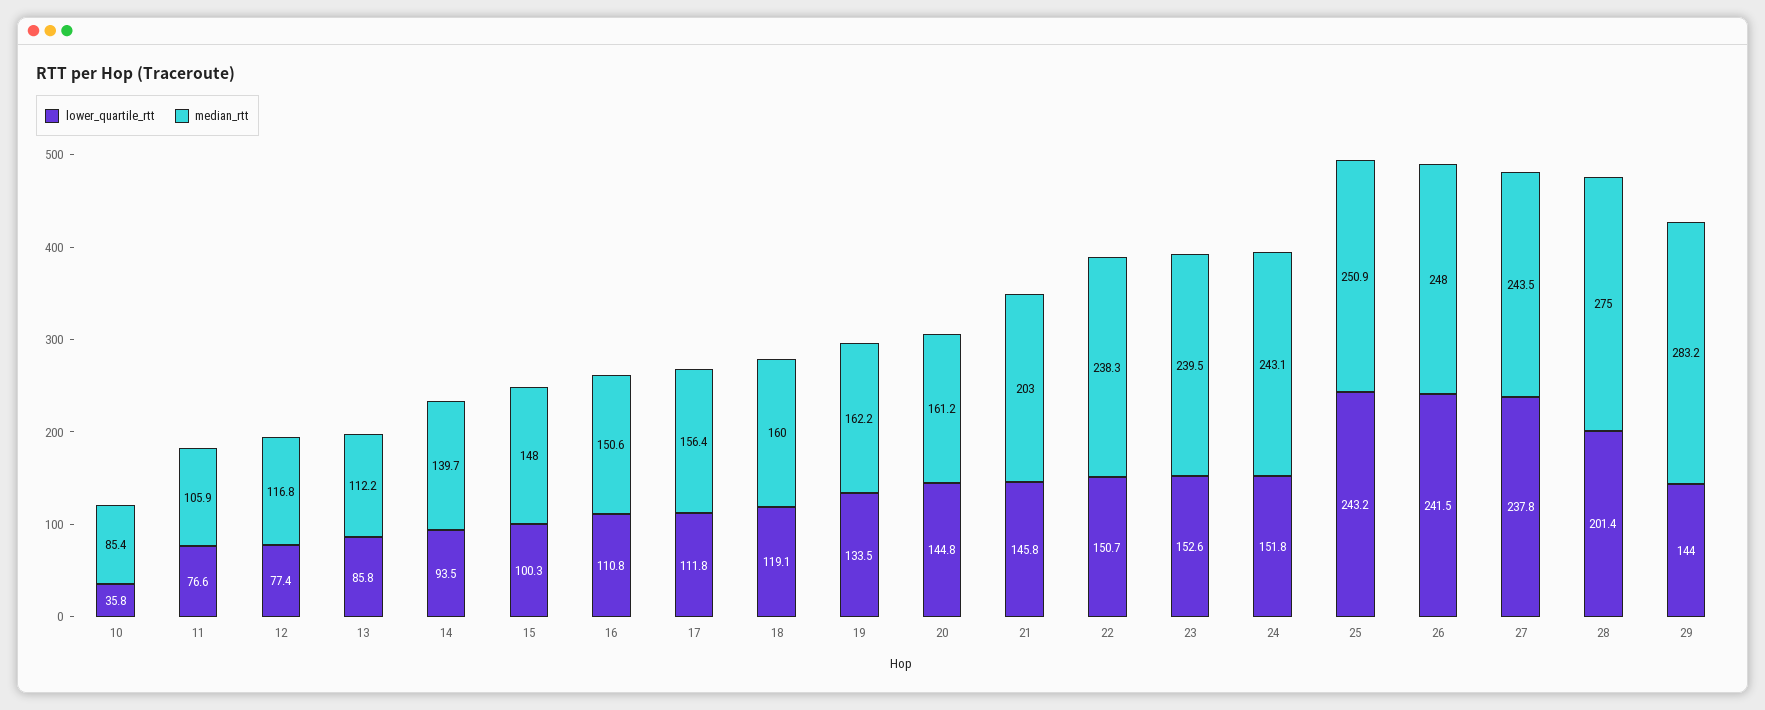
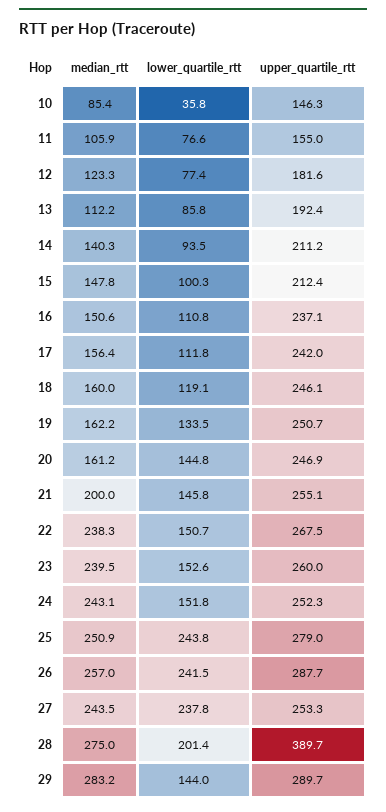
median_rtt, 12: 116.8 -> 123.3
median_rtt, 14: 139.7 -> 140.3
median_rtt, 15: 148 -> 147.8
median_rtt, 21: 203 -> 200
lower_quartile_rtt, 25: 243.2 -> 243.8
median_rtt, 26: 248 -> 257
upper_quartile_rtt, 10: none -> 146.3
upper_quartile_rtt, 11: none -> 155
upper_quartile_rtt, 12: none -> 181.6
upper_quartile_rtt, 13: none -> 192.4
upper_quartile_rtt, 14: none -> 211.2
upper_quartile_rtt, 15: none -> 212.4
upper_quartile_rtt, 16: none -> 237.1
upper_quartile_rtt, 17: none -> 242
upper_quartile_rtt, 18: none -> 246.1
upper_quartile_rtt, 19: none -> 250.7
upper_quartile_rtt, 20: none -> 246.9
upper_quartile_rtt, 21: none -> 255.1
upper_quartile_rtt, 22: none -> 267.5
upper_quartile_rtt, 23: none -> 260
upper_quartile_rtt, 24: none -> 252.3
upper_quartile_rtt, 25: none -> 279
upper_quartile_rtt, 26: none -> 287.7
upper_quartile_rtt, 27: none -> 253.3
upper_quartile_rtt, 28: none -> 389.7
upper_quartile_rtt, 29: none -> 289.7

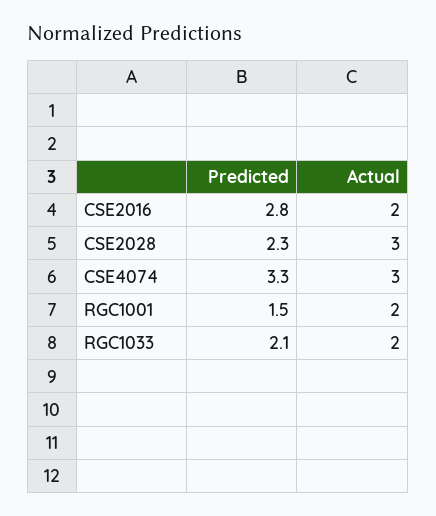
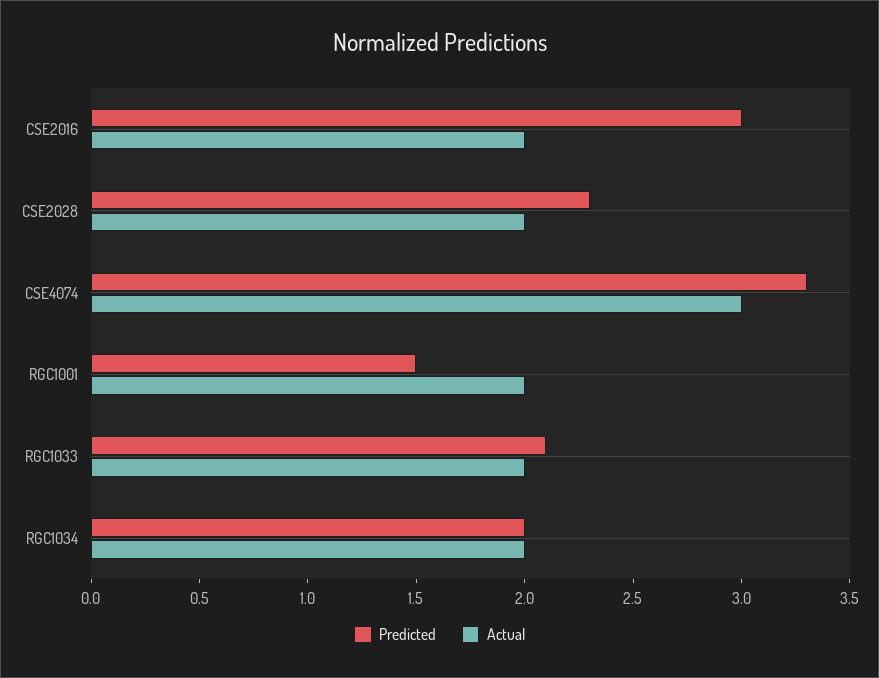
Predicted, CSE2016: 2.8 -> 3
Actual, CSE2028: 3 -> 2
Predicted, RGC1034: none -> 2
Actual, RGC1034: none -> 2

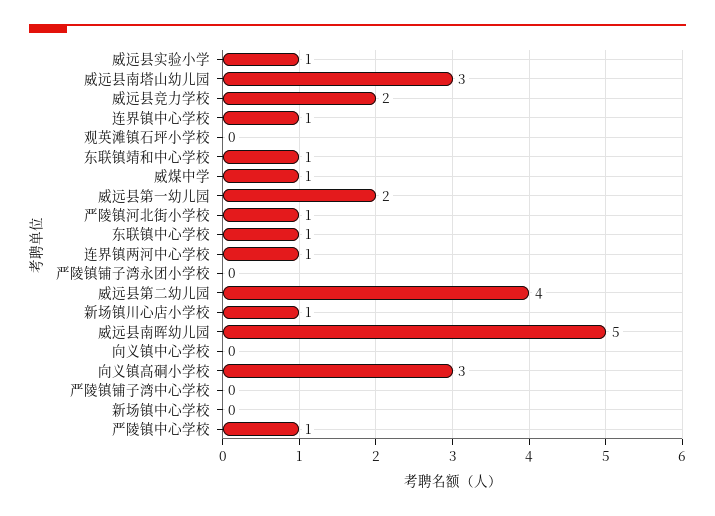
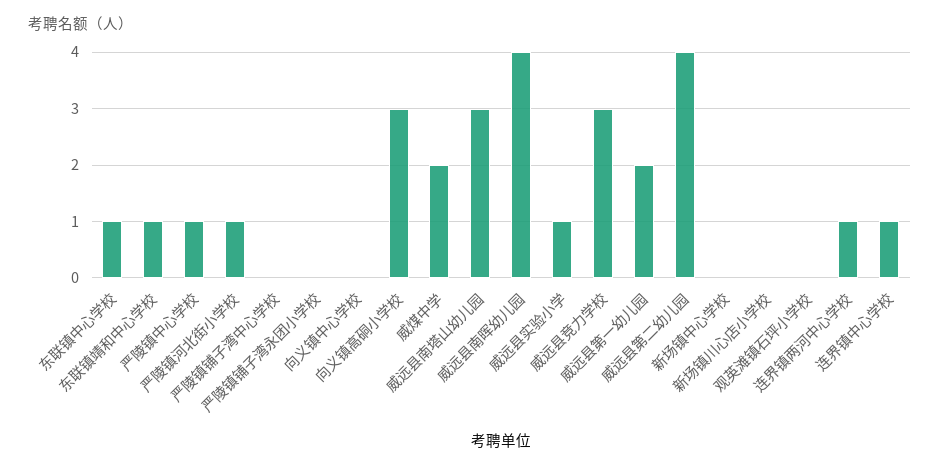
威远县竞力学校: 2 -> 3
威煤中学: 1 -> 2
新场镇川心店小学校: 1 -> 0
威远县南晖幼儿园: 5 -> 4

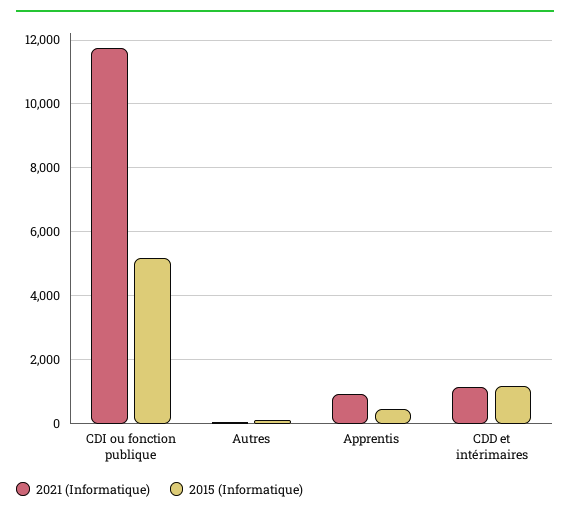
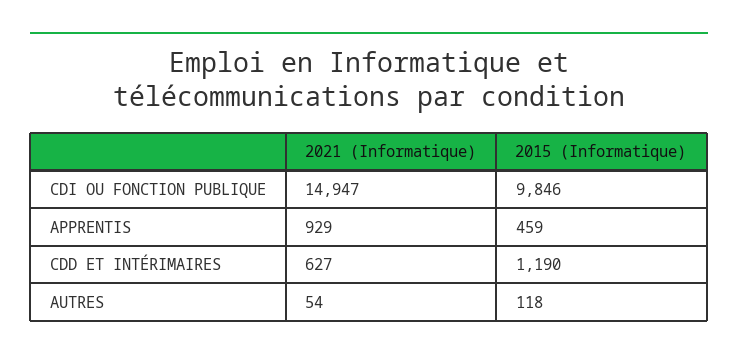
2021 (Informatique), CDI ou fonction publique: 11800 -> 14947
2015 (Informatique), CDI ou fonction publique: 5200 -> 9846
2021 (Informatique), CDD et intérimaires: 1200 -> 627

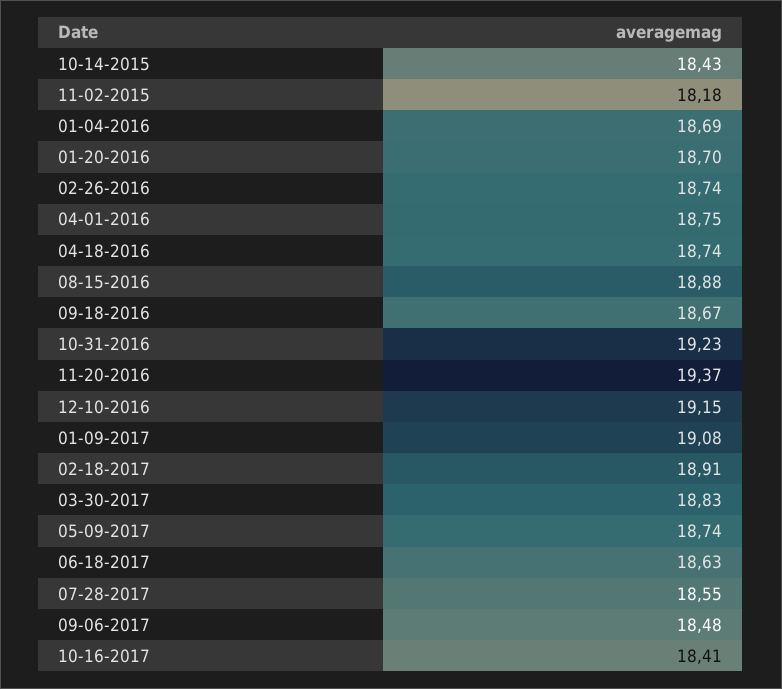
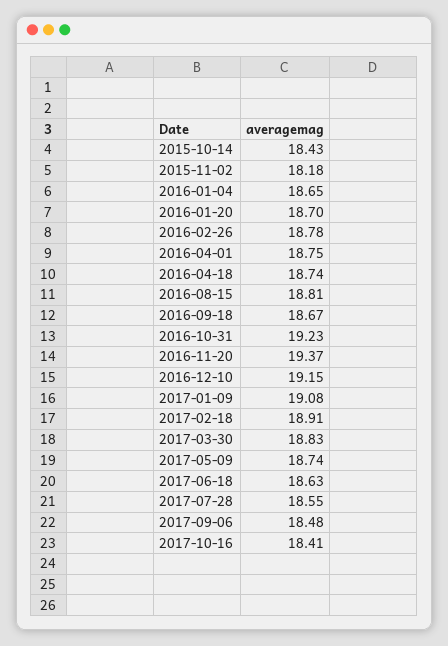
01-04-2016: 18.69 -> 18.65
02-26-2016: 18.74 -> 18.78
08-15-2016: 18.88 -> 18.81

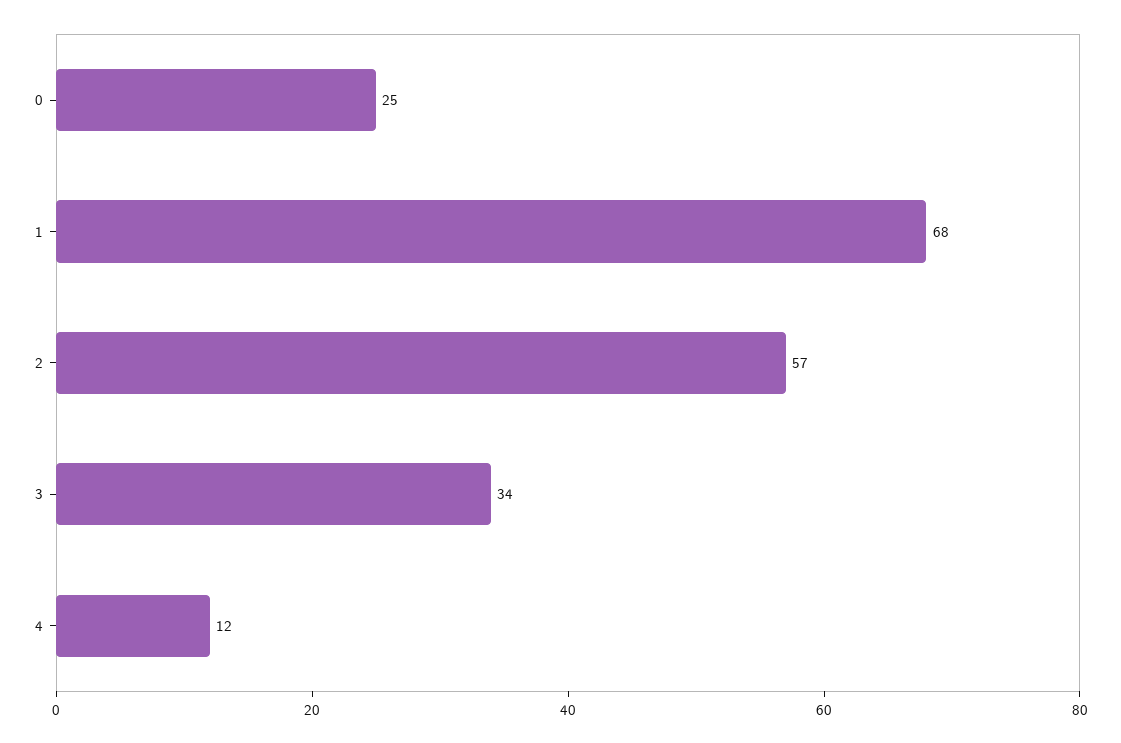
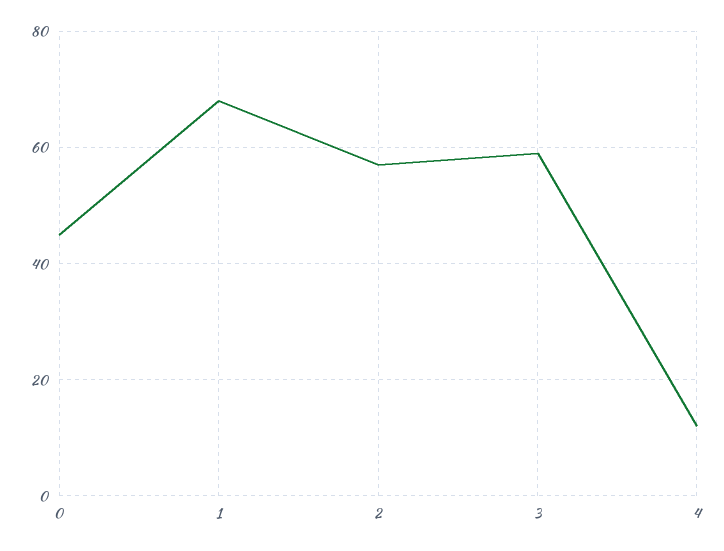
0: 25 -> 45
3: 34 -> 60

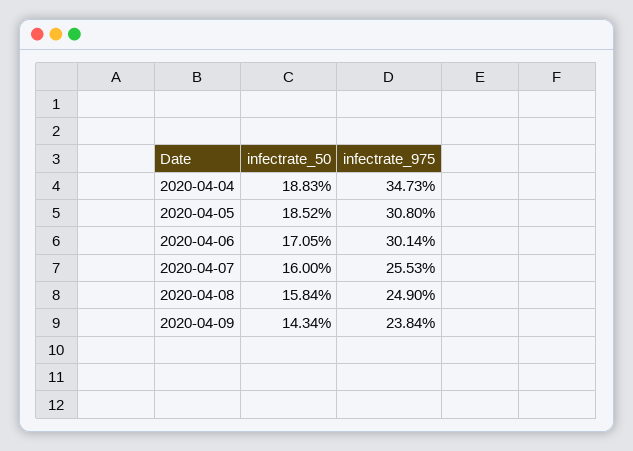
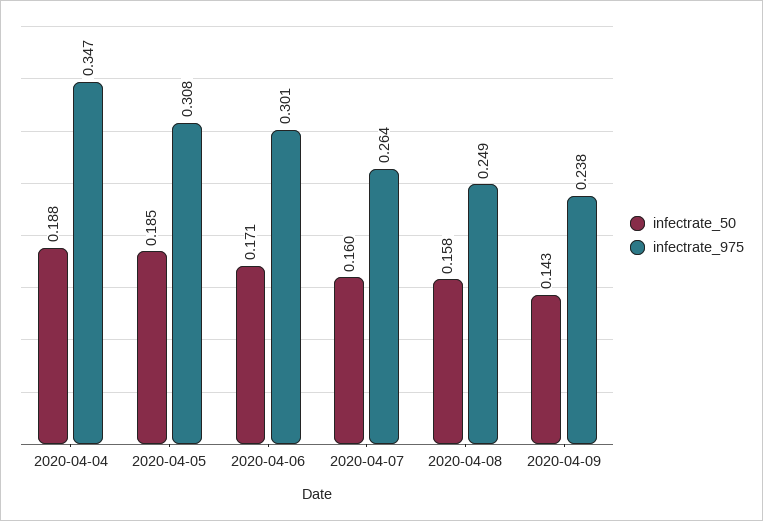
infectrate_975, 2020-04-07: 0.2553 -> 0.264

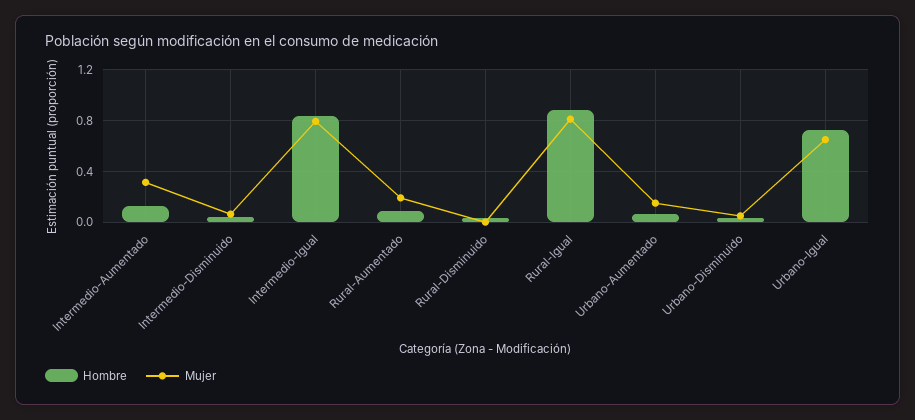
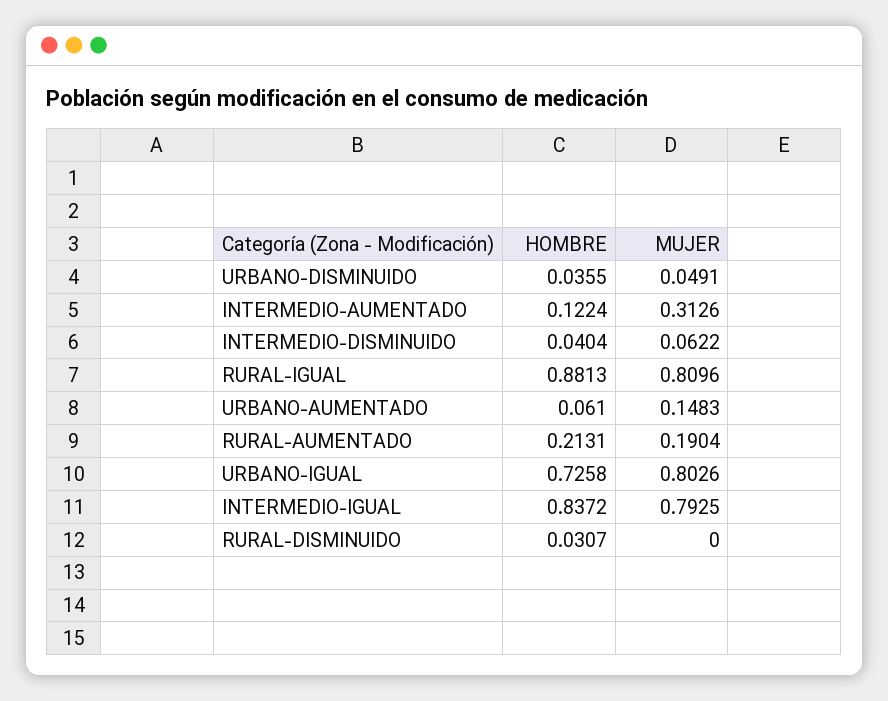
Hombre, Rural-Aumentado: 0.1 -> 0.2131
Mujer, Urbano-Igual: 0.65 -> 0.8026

__________

- Problem to solve
Look through the material above for the word "publique" and copy every line that has it.

- Reply to the task
2021 (Informatique), CDI ou fonction publique: 11800 -> 14947
2015 (Informatique), CDI ou fonction publique: 5200 -> 9846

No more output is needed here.